───── Отрывок ─────

Он безоговорочно поддержал ребят, но не пропустил ни одной неточности, ни одного пижонского кадра, снятого «на публику», и сделал несколько предложений, которые тут же подхватили режиссеры. И дальше разговор пошел только между ними. Мы оказались как бы ни при чем.
Впоследствии мы убедились, что это вообще была его манера — молчать до поры до времени, слушать других, рисуя что-то или создавая свои бесконечные эскадрильи, а потом, когда к нему обратятся, разразиться блестящей эскападой соображений и предложений, иногда переворачивающих все наши представления об увиденном или прочитанном. Часто его заносило и он сочинял свои сценарии или фильмы, мало имеющие отношение к обсуждаемому, но всегда интересные и будоражащие воображение. Тогда обычно кто-нибудь из наших «стариков», членов худсовета, чаще всего М. Вольпин или С. Ермолинский, люди, которых он безусловно уважал и с которыми очень считался, говорили ему:
— Саша, уймись.

─────

▶ [Задания к упражнению]
[a] Кто из членов худсовета, согласно отрывку, чаще всего говорил ему, чтобы он унялся?
[b] Воспроизведите без изменений часть отрывка: начните с места, где стоят слова «Он безоговорочно поддержал», и остановитесь после слов «ни при чем.».
[c] Определите, согласуются ли с отрывком следующие утверждения. (i) На обсуждениях он обычно высказывался первым, не дожидаясь других. (ii) Вольпина и Ермолинского он уважал. (iii) Сценарии, которые он сочинял, когда его заносило, всегда были прямо связаны с обсуждаемым. На каждое ответьте «да» или «нет» и приведите решающие слова отрывка.
Записи для выполнения заданий не понадобятся.

───── Представленные записи ─────

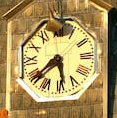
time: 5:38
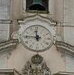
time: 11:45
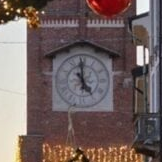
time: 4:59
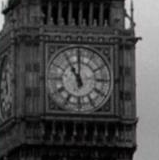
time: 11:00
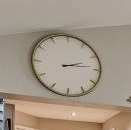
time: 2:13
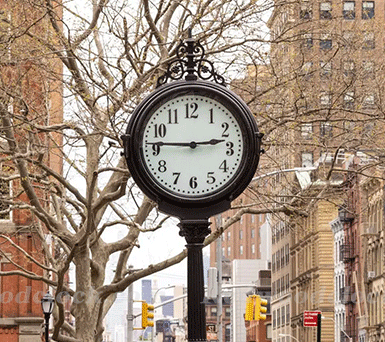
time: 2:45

─────
───── Представленные записи ─────

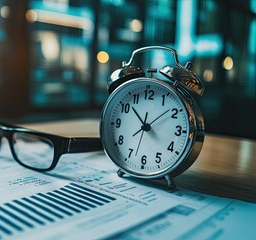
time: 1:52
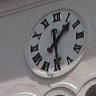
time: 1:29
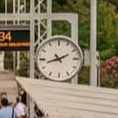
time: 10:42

─────

▶ [Ответы по заданиям]
[a] Чаще всего это были М. Вольпин или С. Ермолинский.

[b]
Он безоговорочно поддержал ребят, но не пропустил ни одной неточности, ни одного пижонского кадра, снятого «на публику», и сделал несколько предложений, которые тут же подхватили режиссеры. И дальше разговор пошел только между ними. Мы оказались как бы ни при чем.

[c]
(i) Нет: «молчать до поры до времени, слушать других».
(ii) Да: «люди, которых он безусловно уважал».
(iii) Нет: «мало имеющие отношение к обсуждаемому».